## DATA EXTRACT
★ ★ ★ ★ ★

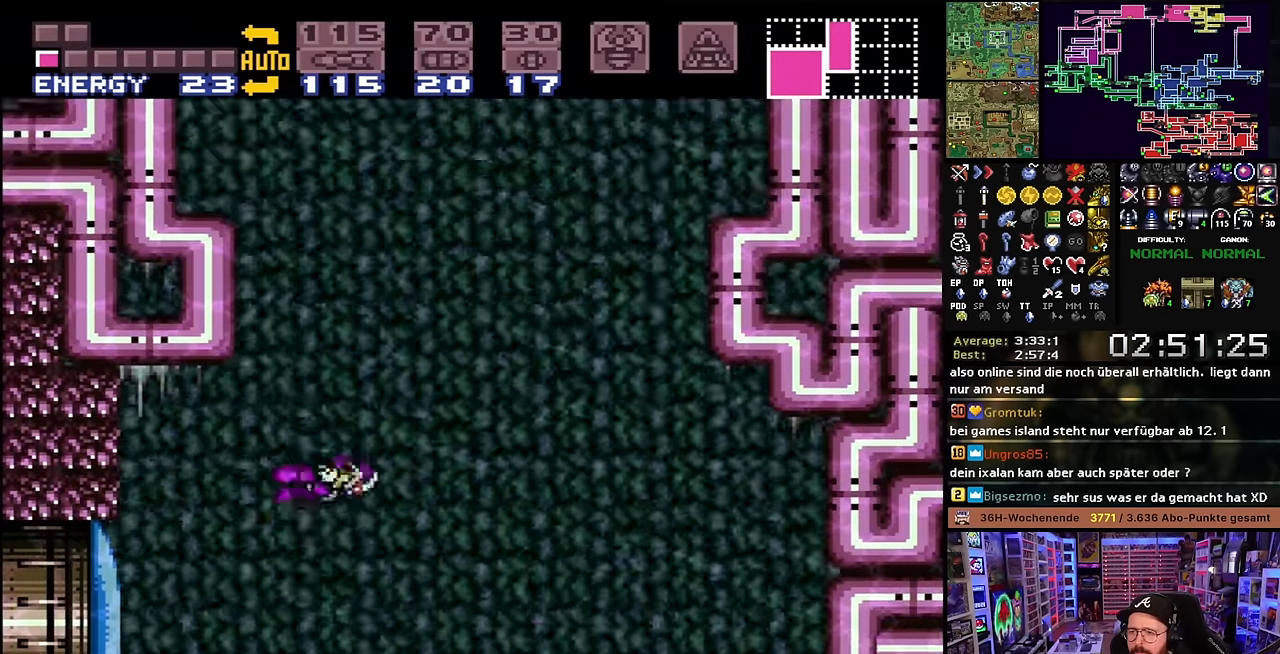
{"buttons": ["DPAD_LEFT"], "events": [[17, "DPAD_LEFT", "down"], [383, "DPAD_LEFT", "up"], [433, "B", "up"], [483, "DPAD_LEFT", "down"]]}
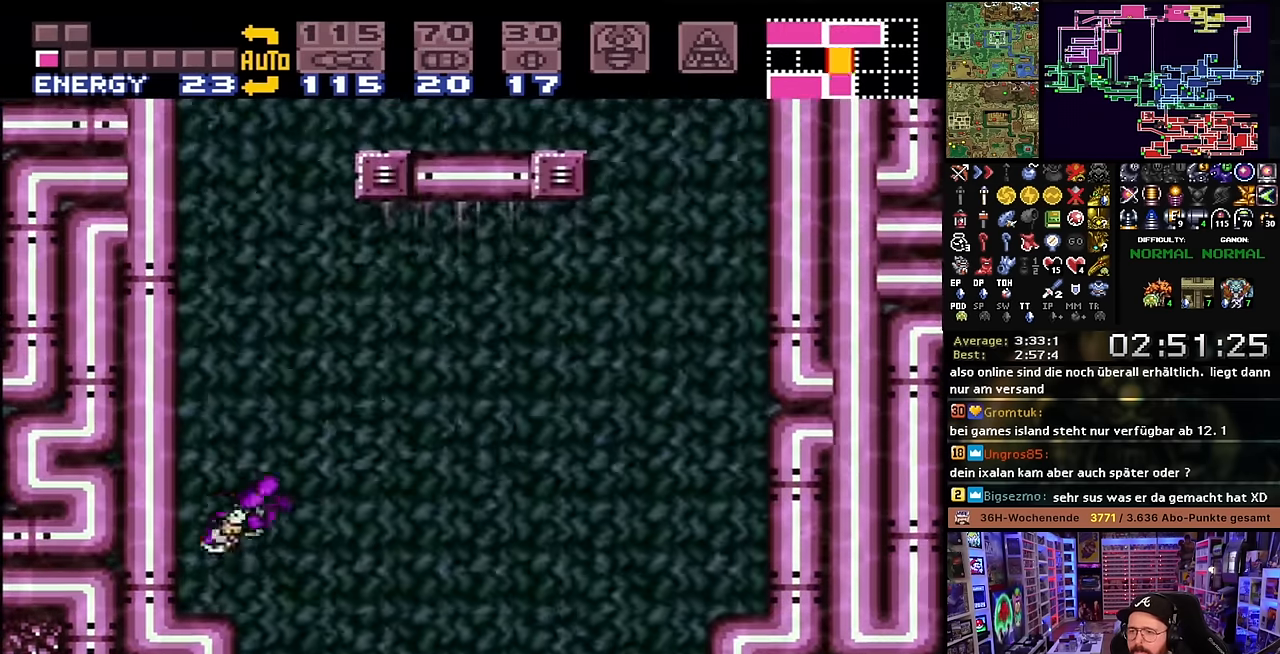
{"buttons": ["B"], "events": [[67, "DPAD_LEFT", "up"], [283, "DPAD_RIGHT", "down"], [333, "B", "down"], [417, "DPAD_RIGHT", "up"]]}
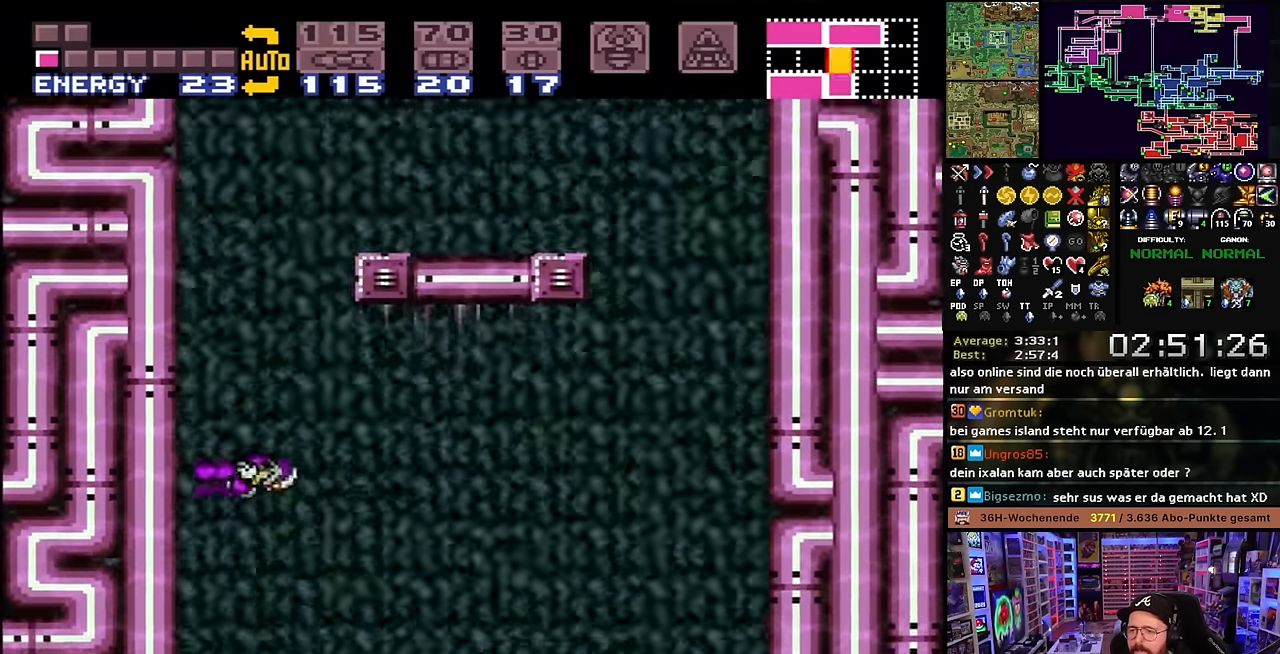
{"buttons": ["B", "DPAD_RIGHT"], "events": [[50, "DPAD_RIGHT", "down"], [117, "DPAD_RIGHT", "up"], [133, "DPAD_RIGHT", "down"]]}
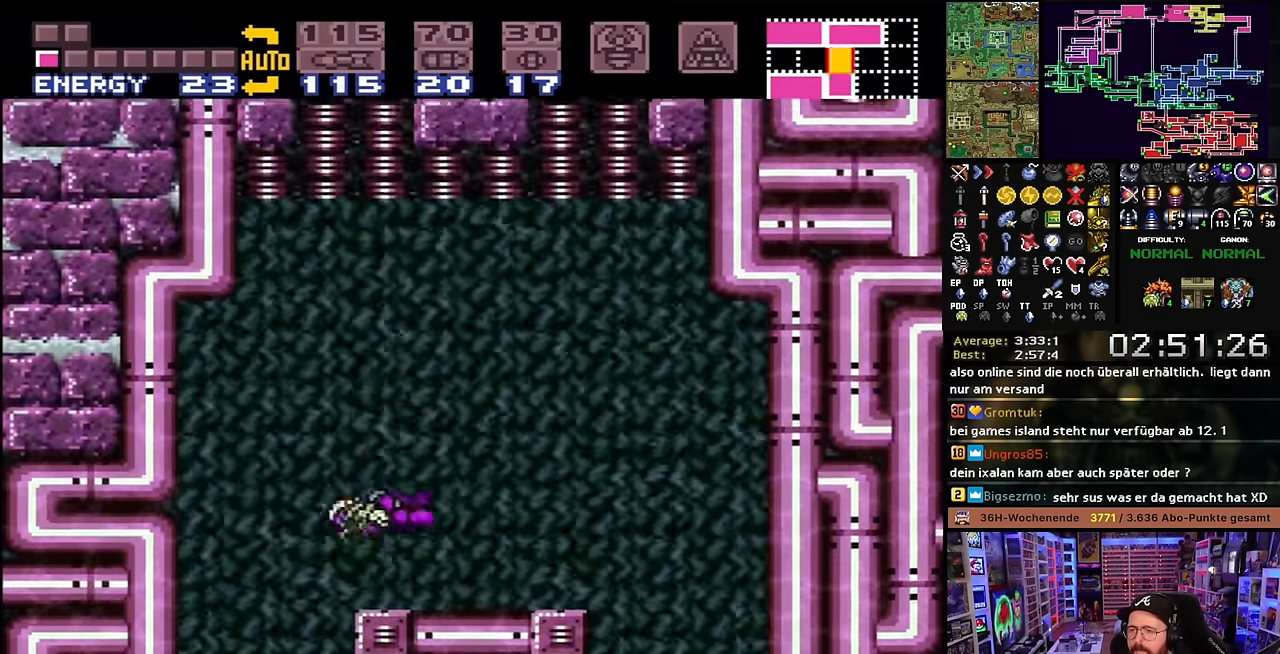
{"buttons": ["B", "DPAD_LEFT"], "events": [[50, "DPAD_RIGHT", "up"], [50, "DPAD_UP", "down"], [117, "Y", "down"], [200, "Y", "up"], [217, "B", "up"], [217, "DPAD_UP", "up"], [417, "DPAD_LEFT", "down"], [450, "B", "down"]]}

★ ★ ★ ★ ★

## THE PROBLEM
Where a picture appears, omit it, and otherwise retype the material exactly.

## WORKED SOLUTION
{"buttons": ["DPAD_LEFT"], "events": [[17, "DPAD_LEFT", "down"], [383, "DPAD_LEFT", "up"], [433, "B", "up"], [483, "DPAD_LEFT", "down"]]}
{"buttons": ["B"], "events": [[67, "DPAD_LEFT", "up"], [283, "DPAD_RIGHT", "down"], [333, "B", "down"], [417, "DPAD_RIGHT", "up"]]}
{"buttons": ["B", "DPAD_RIGHT"], "events": [[50, "DPAD_RIGHT", "down"], [117, "DPAD_RIGHT", "up"], [133, "DPAD_RIGHT", "down"]]}
{"buttons": ["B", "DPAD_LEFT"], "events": [[50, "DPAD_RIGHT", "up"], [50, "DPAD_UP", "down"], [117, "Y", "down"], [200, "Y", "up"], [217, "B", "up"], [217, "DPAD_UP", "up"], [417, "DPAD_LEFT", "down"], [450, "B", "down"]]}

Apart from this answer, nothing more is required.